*** Dataset extract ***
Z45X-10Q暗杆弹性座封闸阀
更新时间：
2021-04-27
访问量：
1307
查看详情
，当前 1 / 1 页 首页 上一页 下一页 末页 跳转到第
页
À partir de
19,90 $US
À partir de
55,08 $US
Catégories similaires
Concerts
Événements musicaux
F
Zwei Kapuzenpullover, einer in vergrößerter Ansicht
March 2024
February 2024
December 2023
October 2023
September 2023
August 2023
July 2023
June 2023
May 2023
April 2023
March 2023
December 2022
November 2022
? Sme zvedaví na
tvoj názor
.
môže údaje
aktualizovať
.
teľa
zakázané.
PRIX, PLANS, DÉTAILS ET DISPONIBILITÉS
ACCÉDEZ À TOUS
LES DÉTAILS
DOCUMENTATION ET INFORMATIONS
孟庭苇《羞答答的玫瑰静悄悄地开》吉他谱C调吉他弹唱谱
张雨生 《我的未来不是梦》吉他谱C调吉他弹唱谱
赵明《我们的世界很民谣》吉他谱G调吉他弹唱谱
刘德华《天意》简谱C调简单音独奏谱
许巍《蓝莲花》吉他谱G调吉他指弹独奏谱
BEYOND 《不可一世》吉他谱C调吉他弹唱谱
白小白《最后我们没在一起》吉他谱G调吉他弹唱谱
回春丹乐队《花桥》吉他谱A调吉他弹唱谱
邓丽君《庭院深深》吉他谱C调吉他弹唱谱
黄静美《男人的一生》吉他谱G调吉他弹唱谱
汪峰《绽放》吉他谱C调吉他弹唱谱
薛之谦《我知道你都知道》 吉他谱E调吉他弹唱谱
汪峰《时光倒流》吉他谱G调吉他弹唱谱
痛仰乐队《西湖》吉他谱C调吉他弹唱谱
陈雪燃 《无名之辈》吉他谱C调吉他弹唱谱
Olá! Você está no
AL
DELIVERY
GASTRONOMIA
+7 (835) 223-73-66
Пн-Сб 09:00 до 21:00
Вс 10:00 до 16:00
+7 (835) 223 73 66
*** End of Dataset extract ***
→ Task brief
Check each line of the records above for the word "DÉTAILS", count the lines that have it, and give only the count.

→ Result
2